第4話 スカウト

「ルーク公爵……貴方は、私が内部情報を漏洩ろうえいしたと疑っておられるのですね?」

「正解。ムノウ伯爵とバカザル伯爵からは何も言えわれなかったの?」

「ええ、残念ながら……」

「それは……凄いね…………」

「…………はい」

 

 自分が楽をすることしか考えていない阿呆二人には、平民に経理ができようとどうでもよかったに違いない。

 指摘されることもなかったし、今の今まで自分がやっていることの異常性に気づけていなかった。

 今にして思えば全てのが異常事態だ。

 私までバカと無能に毒されていたとは……。


 でも、慌てちゃいけない。

 変に取り乱せば、この方は私を怪しむはずだ。

 経理を私がしていたという話は本当。

 ならば、変にあたふたせず堂々としていれば良い。

  

「変に慌てれば僕からの疑念が強くなる。だから、敢えて堂々としてみせよう……そんなところかな?」


 怖い怖い怖い……。

 大正解だよ……。

 もしかして、心を読む魔法とか使えますか?


「僕は焔の魔法使いではあるけれど、あいにく精神干渉系統の魔法は扱えない。
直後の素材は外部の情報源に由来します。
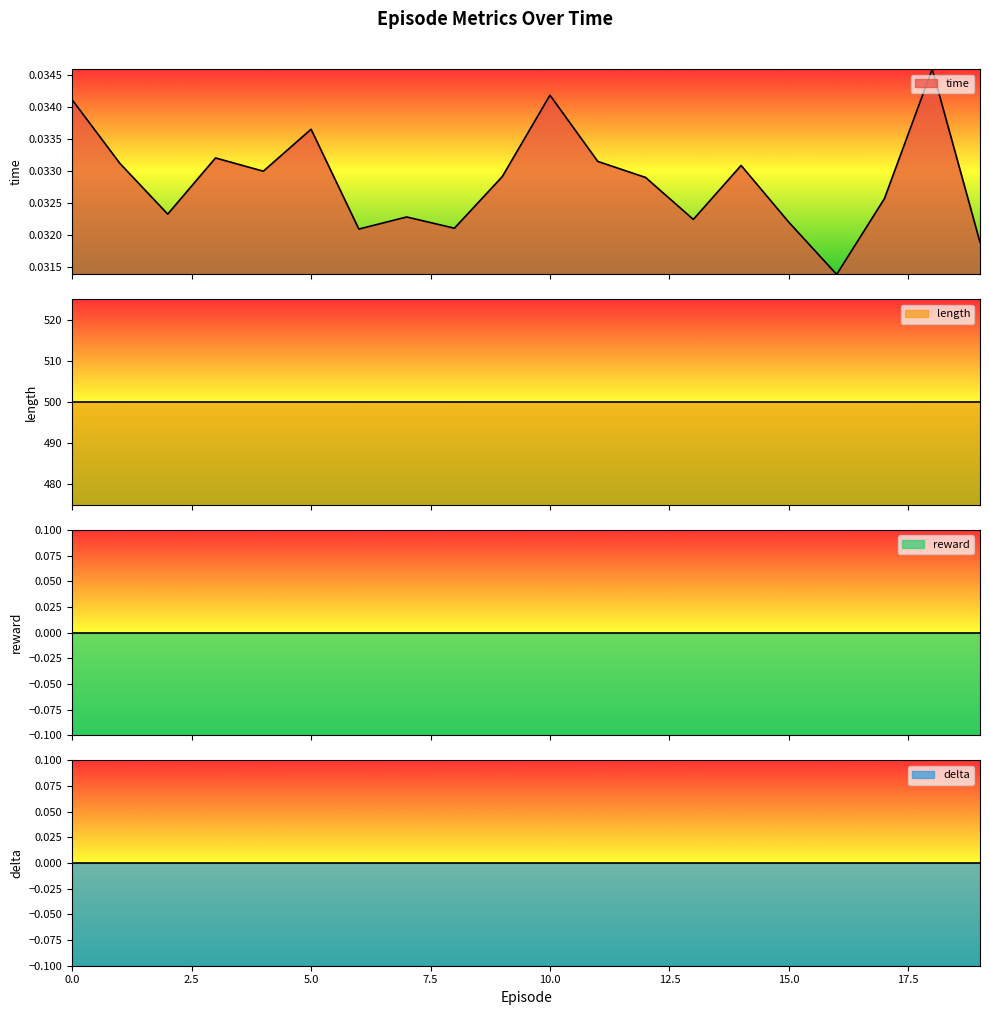

What is the value of the length point at the 20th from the left?

500.0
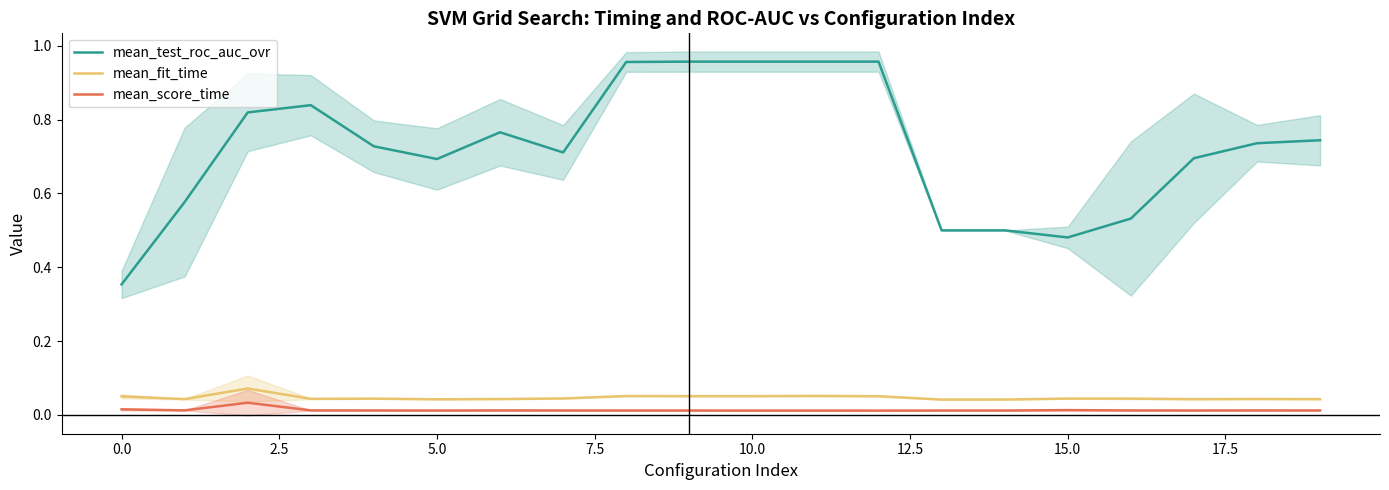

Reading right to left, list all the values displayed in this chart.

mean_test_roc_auc_ovr: 0.7	0.7	0.7	0.5	0.5	0.5	0.5	1.0	1.0	1.0	1.0	1.0	0.7	0.8	0.7	0.7	0.8	0.8	0.6	0.4
mean_fit_time: 0.0	0.0	0.0	0.0	0.0	0.0	0.0	0.1	0.1	0.1	0.1	0.1	0.0	0.0	0.0	0.0	0.0	0.1	0.0	0.0
mean_score_time: 0.0	0.0	0.0	0.0	0.0	0.0	0.0	0.0	0.0	0.0	0.0	0.0	0.0	0.0	0.0	0.0	0.0	0.0	0.0	0.0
そもそも、読心魔法なんてのはお伽噺の産物だよ」

「いや、使えてるじゃないですか……」

「ハッハッハ! 君、顔に出過ぎだよ。子供ができたって話も嘘だろ? 国王陛下に嘘を吐くのはやめた方が良い。下手を打てば後悔することになる。まあ、アドリオン様は平民の嘘1つでむきになる方ではないけどね」


 もう全部筒抜けらしい。

 それなら、私が経理をしたって話も嘘じゃないと見抜いて欲しいものだ。


「でも、面白いねぇ。君からは経理に関しては本当に嘘をついているような気配を感じない。僕はそういうの敏感だと思ってたんだけど」

「それでは、私が嘘をついていないとは思えませんか?」

「思えないね。だって、君に経理ができるわけないじゃない? 家庭でまともな教育を受けていない。家を出てからは軍で働きづめだ。軍に居ながら文字を学んで、経理ができるほどの教養を身に着けたっていうの? そんなことは不可能だ」

 

 仰る通りです。

 でも、文字は生まれた頃から大半を理解できていた。

 なんせ、この世界の文字は私が前世で生きていた世界のそれとそっくりだったのだから。

 もちろん、私に経理の能力があるのも事実。

 前世ではそっち系の仕事だったし、得意と言っても良い。


 けど……そんなこと言えないよね。

 仕方ない。


「わかりました。ルーク公爵。私に模擬的な経理の仕事をお与えてください。公爵様の御前で実際にお見せすれば納得いただけますよね?」

「……正気かい?」

「もちろんです」


 ルーク様は少しだけ考えた素振りを見せたあと、にやりと笑って答える。


「良いだろう。でも、態々経理の仕事を試験用に用意するなんて面倒なことはしたくない。僕が君に算術問題を出そう。今、ここで」


 意地の悪い人だ。

 即興の口頭試問。

 これなら不正も何もできない。


 でも、それで困るのは不正を働かなければ計算ができない者だけだ。


「お願いします」


 ◆


 私がルーク様の問題に答えきると、彼は頭を掻いて悩ましい顔になる。


「参ったな……トリックが全くわからない」

「種も仕掛けもございません」


 ただし、前世の知識という特大のネタは目を瞑るものとする。


 私の顔をまじまじと見るルーク様は溜息を吐いて肩を落とす。


「な~んか隠しているよね、君」

「そ、そんなことないですわ?」

「今日一で下手な嘘だね……。まあ、これで不正をしていたとして、それはそれで凄い。僕は目の前で見ていたのに、その片鱗も掴めなかったんだから」


 たしかに、これで私が不正を働き問題を解いていたとして、それはそれで凄いのかもしれない。

 そんな仕掛けを作るのは、下手をしたら正攻法で解くより大変そうだ。


「それで……ルーク様は私をどの様に判断されますか?」

「そうだね~……。君、ちょっと優秀すぎるかな。軍を辞めるのは構わないけど、野放しにするのは勿体無い。だから、僕の専属文官になりなさい」

「……はい?」


 そして、当初の話を他所に、私の処遇はおかしな方へ向かうのだった……。